One-Hot Encoding for Text
One slot per word
One-hot encoding gives every word in the vocabulary its own position in a long vector. A word is represented by a 1 in its slot and 0 everywhere else.
If the vocabulary has 10,000 words, every word is a 10,000-long vector with a single 1. Simple, unambiguous — and, as we'll see, deeply wasteful.
See it, and see its flaw
Words become one-hot vectors, a document stacks them up (very sparse), and then the killer limitation: every word is equally far from every other.
The limitations
Vectors as long as the vocabulary (tens of thousands), almost entirely zeros. Wasteful in memory and compute.
"cat" and "dog" are exactly as different as "cat" and "democracy". The encoding knows nothing about meaning.
Position in the vector is just an index — it carries no relationship between words.

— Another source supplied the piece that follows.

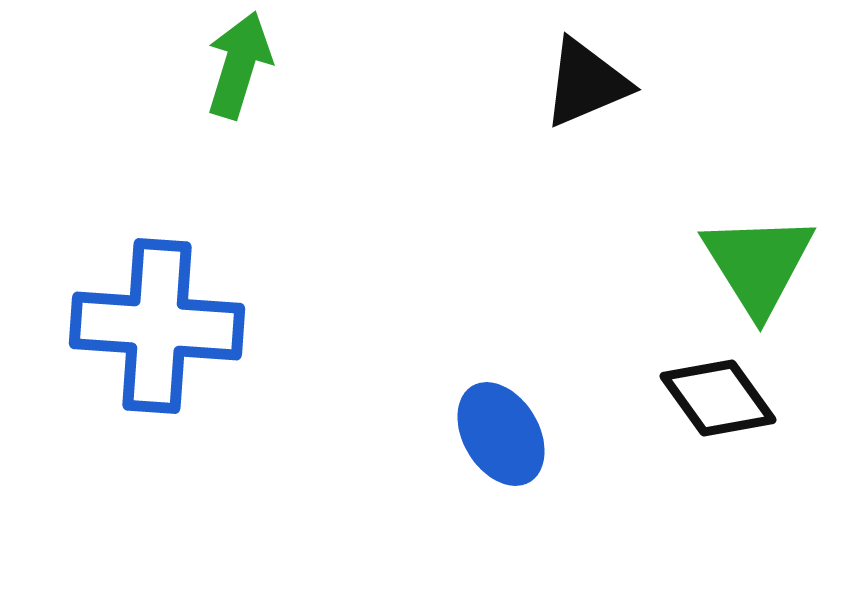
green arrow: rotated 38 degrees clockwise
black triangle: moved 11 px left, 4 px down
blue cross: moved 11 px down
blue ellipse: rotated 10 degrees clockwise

A word not in the vocabulary has no slot at all.
So why learn it?
One-hot is the conceptual foundation everything else builds on. Bag of Words is essentially summing one-hots into counts; word embeddings were invented precisely to fix the "no similarity" flaw by giving words dense vectors where related words sit close together.
Embeddings replace a 10,000-long sparse one-hot with, say, a 300-long dense vector — small, and arranged so that meaning lives in geometry.